Yesterday I flew to Las Vegas, NV to spend the day with my brother Sam. Almost two months ago Sam was involved in a solo motorcycle accident and nearly died. He spent 32 days in a hospital trauma unit in San Diego, CA most of that time spent in a medically induced coma. Mike and I were living in Spain when he had his accident.
Sam is incredibly lucky. He was not paralyzed; his broken ribs, punctured lung and fractured orbit surrounding his right eye have all healed. The brain injury he suffered lingers. Doctors say that many people take up to a year to recover from such a dramatic brain event.
I flew to Vegas for a few reasons. One being to see him for myself and second to see the therapy he is receiving. He receives therapy in balance training, strength training, brain exercises, brain cognition and counseling for how to assign, relate and deal with living with a brain injury.
As is quite common Sam kept asking when he could return to his normal life. He was frustrated with the therapy because he didn’t see the value in it because it had no bearing on helping him get back to work. What he missed, and what I foolishly forgot to say to him, was that they were doing therapy that would help his whole life, not just his work life.
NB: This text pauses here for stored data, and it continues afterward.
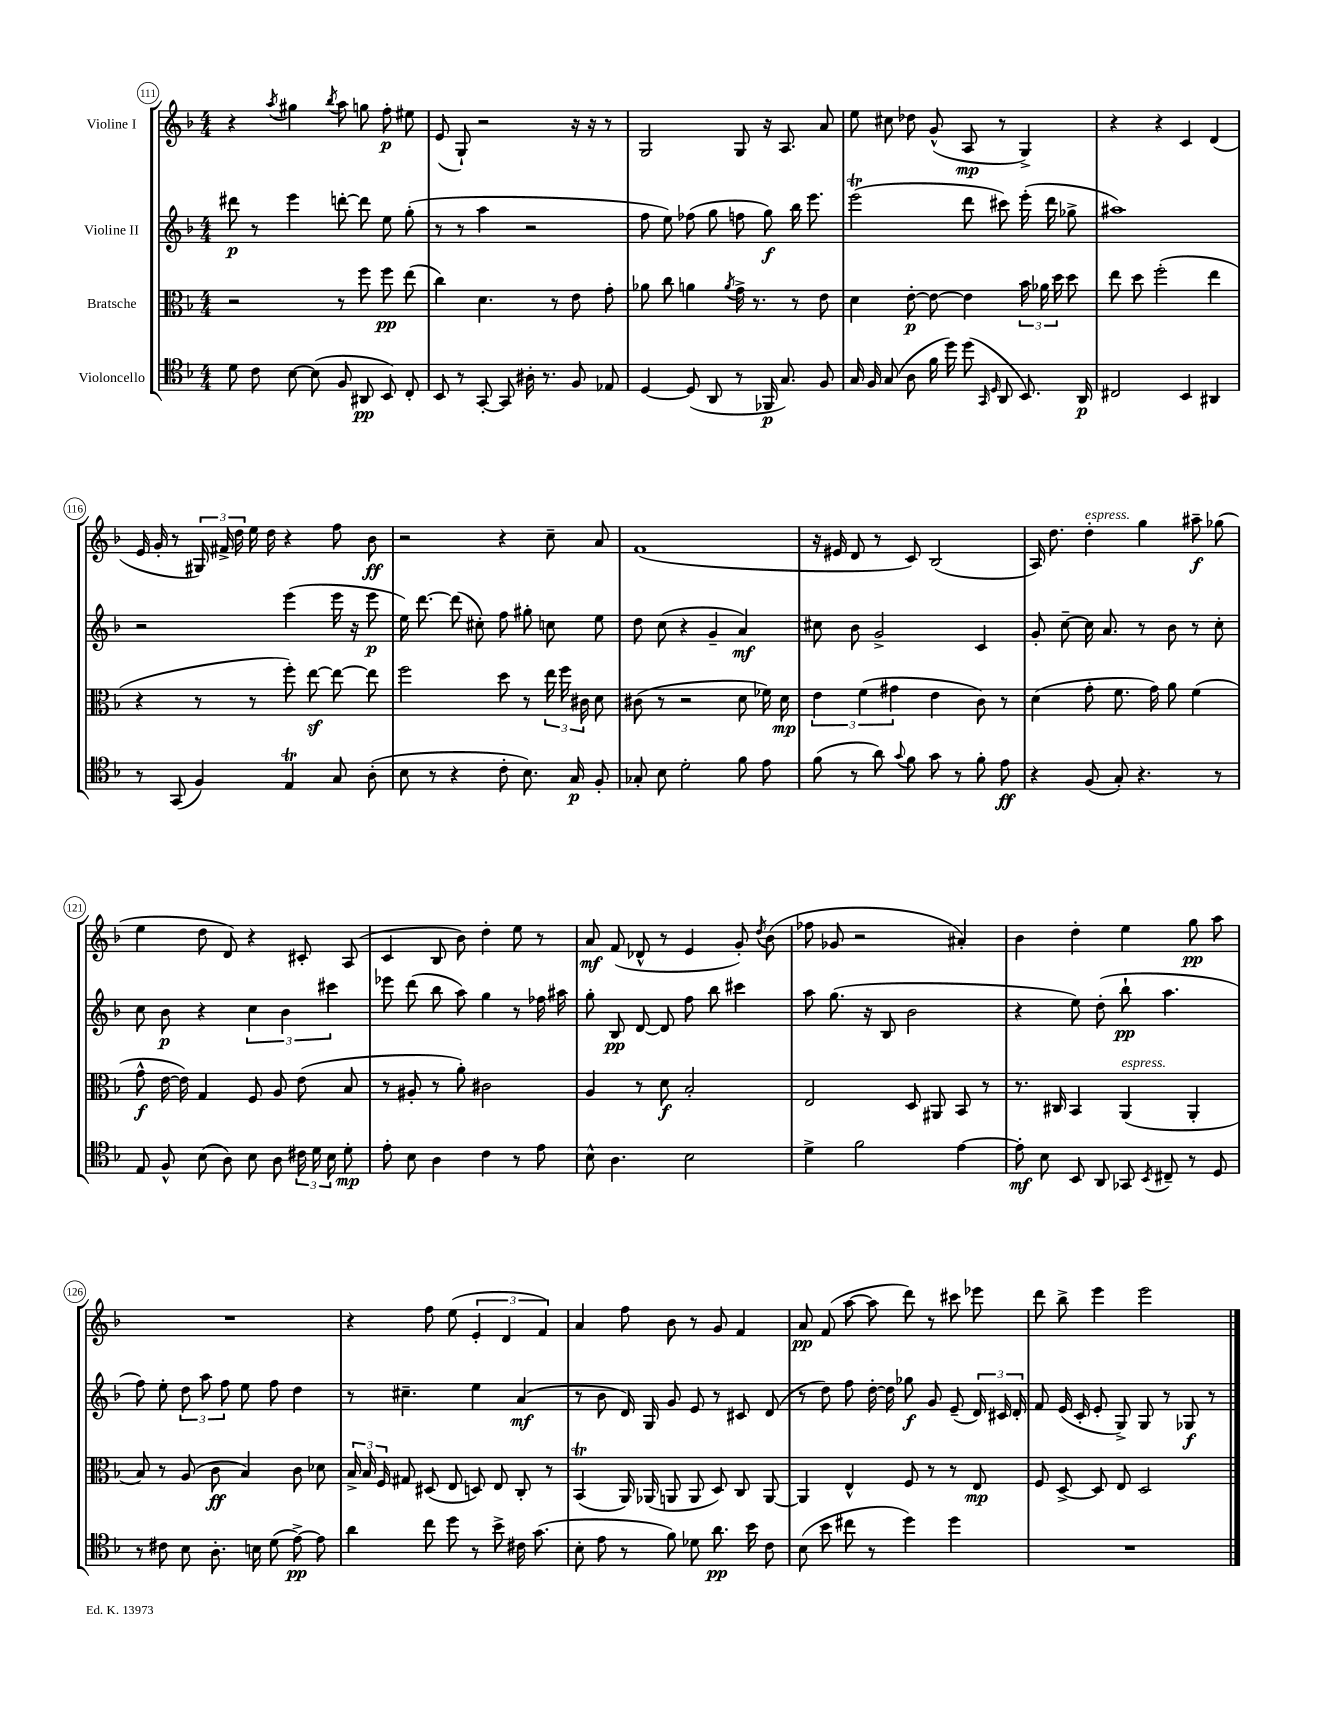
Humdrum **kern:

**kern	**kern	**kern	**kern
*staff4	*staff3	*staff2	*staff1
*clefC4	*clefC3	*clefG2	*clefG2
*k[b-]	*k[b-]	*k[b-]	*k[b-]
*M4/4	*M4/4	*M4/4	*M4/4
8d	2r	8ddd#	4r
8c	.	8r	.
.	.	.	8qaa
[8B-	.	4eee	4gg#
(8B-]	.	.	.
.	.	.	8qbb-
8F	8r	[8ddd'	8aa
8AA#	8ff	8ddd]	8gg
8BB-)	8ff	8ee	8ff'
8C'	(8ee	(8gg'	8ee#
=	=	=	=
8BB-	4cc)	8r	(8e
8r	.	8r	8G`)
[8GG'	4.d	4aa	2r
8GG]	.	.	.
16A#'	.	2r	.
8.r	.	.	.
.	8r	.	.
8F	8e	.	16r
.	.	.	16r
8E-	8g'	.	8r
=	=	=	=
[4D	8a-	8ff	2G
.	8cc	8ee)	.
(8D]	4a	(8ff-	.
8AA	.	8gg	.
.	8qa	.	.
8r	16g^	8ff	8G
.	8.r	.	.
16FF-	.	8gg)	16r
8.G)	.	.	8.A
.	8r	16bb-	.
.	.	8.eee	.
8F	8e	.	8a
=	=	=	=
16G	4d	(2eee	8ee
16F	.	.	.
(8G	.	.	8cc#
8A	[8e'	.	8dd-
16f	8e_	.	(8g^^
16dd)	.	.	.
(8dd	4e]	8ddd	8A
16qqGG	.	.	.
16qqD	.	.	.
8AA	.	8ccc#)	8r
8.BB-)	24b-	(16eee'	4G^)
.	24a-	.	.
.	.	16ddd	.
.	24dd	.	.
.	8dd	8gg-^	.
16AA	.	.	.
=	=	=	=
2C#	8ee	1aa#)	4r
.	8dd	.	.
.	(2ff'	.	4r
4BB-	.	.	4c
4AA#	4ee	.	(4d
=	=	=	=
8r	4r	2r	16e
.	.	.	16g'
(8GG	.	.	8r
4F)	8r	.	24G#)
.	.	.	24f#^
.	.	.	24dd
.	8r	.	16ee
.	.	.	16dd
4E	8ff')	(4eee	4r
.	[8ee	.	.
8G	8ee_	16eee	8ff
.	.	16r	.
(8A'	8ee]	8eee	8b-
=	=	=	=
8B-	2ff	16ee)	2r
.	.	[8.ddd	.
8r	.	.	.
4r	.	(8ddd]	.
.	.	8cc#')	.
8c'	8dd	8ff	4r
8.B-)	8r	8gg#'	.
.	24ee	8cc	8cc~
.	24ff	.	.
16G	.	.	.
.	24c#	.	.
8F'	8d	8ee	8a
=	=	=	=
8G-'	(8c#	8dd	(1f
8B-	8r	(8cc	.
2d'	2r	4r	.
.	.	4g~	.
8f	8d	4a)	.
8e	16f-)	.	.
.	16d	.	.
=	=	=	=
(8f	6e	8cc#	16r
.	.	.	16e#
8r	.	8b-	8d
.	(6f	.	.
8a)	.	2g^	8r
.	6g#	.	.
8qqg	.	.	.
8f	.	.	8c)
8g	4e	.	(2B-
8r	.	.	.
8f'	8c)	4c	.
8e	8r	.	.
=	=	=	=
4r	(4d	8g'	16A)
.	.	.	8.dd
.	.	[8cc~	.
(8F	8g'	16cc]	4dd'
.	.	8.a	.
8G')	8.f	.	.
4.r	.	8r	4gg
.	16g)	.	.
.	8a	8b-	.
.	(4f	8r	8aa#~
8r	.	8cc'	(8gg-
=	=	=	=
8E	8g^^	8cc	4ee
8F^^	[16e	8b-	.
.	16e])	.	.
(8B-	4G	4r	8dd
8A)	.	.	8d)
8B-	8F	6cc	4r
8A	8A	.	.
.	.	6b-	.
24c#	(8e	.	8c#'
24d	.	.	.
24B-	.	6ccc#	.
8d'	8B-	.	(8A
=	=	=	=
8e'	8r	8eee-	4c
8B-	8A#'	(8ddd	.
4A	8r	8bb-	8B-
.	8a')	8aa)	8b-)
4c	2c#	4gg	4dd'
8r	.	8r	8ee
8e	.	16ff-	8r
.	.	16aa#	.
=	=	=	=
8B-^^	4A	8gg'	8a
4.A	.	8B-	(8f
.	8r	[8d	8d-^^
.	8d	8d]	8r
2B-	2B-'	8ff	4e
.	.	8bb-	.
.	.	4ccc#	8g')
.	.	.	8qdd
.	.	.	(8b-
=	=	=	=
4d^	2E	8aa	8ff-
.	.	(8.gg	8g-
2f	.	.	2r
.	.	16r	.
.	.	8B-	.
.	8D	2b-	.
.	8AA#	.	.
[4e	8BB-	.	4a#')
.	8r	.	.
=	=	=	=
8e']	8.r	4r	4b-
8B-	.	.	.
.	16C#	.	.
8BB-	4BB-	8ee)	4dd'
8AA	.	(8dd'	.
8GG-	(4AA	8bb-`	4ee
8qBB-	.	.	.
8C#~	.	4.aa	.
8r	4AA'	.	8gg
8D	.	.	8aa
=	=	=	=
8r	8B-)	8ff)	1r
8c#	8r	8ee'	.
8B-	(8A	12dd	.
.	.	12aa	.
8.A'	8c	.	.
.	.	12ff	.
.	4B-)	8ee	.
16B	.	.	.
(8d	.	8ff	.
[8e^)	8c	4dd	.
8e]	8d-	.	.
=	=	=	=
4a	24B-^	8r	4r
.	24B-	.	.
.	24F	.	.
.	8G#	4.cc#~	.
8cc	(8D#	.	8ff
8dd	8E	.	(8ee
8r	8D)	4ee	6e'
8b-^	8E	.	.
.	.	.	6d
16c#	8C'	(4a	.
(8.g	.	.	.
.	.	.	6f)
.	8r	.	.
=	=	=	=
8B-'	(4BB-	8r	4a
8e	.	8b-	.
8r	16AA)	16d)	8ff
.	(16AA-	16G	.
8f)	8AA	8g	8b-
8d-	8AA	8e	8r
8.a	8D)	8r	8g
.	8C	8c#	4f
16b-	.	.	.
8c	[8AA	(8d	.
=	=	=	=
(8B-	4AA]	8r	8a
8b-	.	8dd)	(8f
8cc#	4E^^	8ff	[8aa
8r	.	[16dd'	8aa]
.	.	16dd]	.
4dd)	8F	8gg-	8ddd)
.	8r	8g	8r
4dd	8r	(8e~	8ccc#
.	8E	24d)	8eee-
.	.	24c#	.
.	.	24d'	.
=	=	=	=
1r	8F	8f	8ddd
.	[8D^	(16e	8bb-^
.	.	16c'	.
.	8D]	8e'	4eee
.	8E	8G^)	.
.	2D	8G	2eee
.	.	8r	.
.	.	8G-	.
.	.	8r	.
==	==	==	==
*-	*-	*-	*-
Because the therapists didn’t know Sam before his accident they have no way of knowing what he was like beforehand. I was asked from time to time to tell them if Sam was acting the same as usual or was he different. I told them Sam looked tired and even a little sad. I told them that our father had instilled into each of his children (there are 5 of us) an incredibly strong work ethic and Sam was just doing that which came naturally to us all, he spends his time working hard.
It was while I was hearing therapists talk about what Sam’s new normal life would look like that I realized that there was a lesson in there for me as well. In all my past jobs I would work 60 hour weeks and think nothing of it. I would work hard and vacation hard but I worked harder.
I realized that a real work life balance needs to exist; I realized that in the blink of an eye the so called normal life we all think we have could change instantly and perhaps permanently. I realized that if my whole life was my work life I had no real life and no real balance to that life.
Brain injury patients, depending on many factors, make remarkable recoveries and might have some lingering impairments but nothing that they can’t be taught how to compensate for or how to reassign their brain to help them get the job done. Sam will work hard to make a full recovery. I know my brother. I know how determined he is to get back to his normal life. I will be praying that he gets his wish. It will take a lot of hard work and dedication from everyone who loves him and perhaps even more so from those that work with him.
For me I will try to remember the lessons I learned that day as I move forward and I look for work. I will remember that at the end of the day a job helps me pay the bills and helps me take those great travel adventures Mike and I still want to take. I will try to remember that when I’m not at work those hours are for me to do as I please and for Mike and I to have some fun. I will try to sit and read without thinking about how much work I could be doing; I will go out to movies and social events and make more of an effort to have a social life.
While Sam might have been the one who received the blow to his head I received my own wakeup call that day. I have decided to work hard, but laugh harder. I have decided to work hard, but live harder. And mostly I have decided to work hard, but love family and friends harder.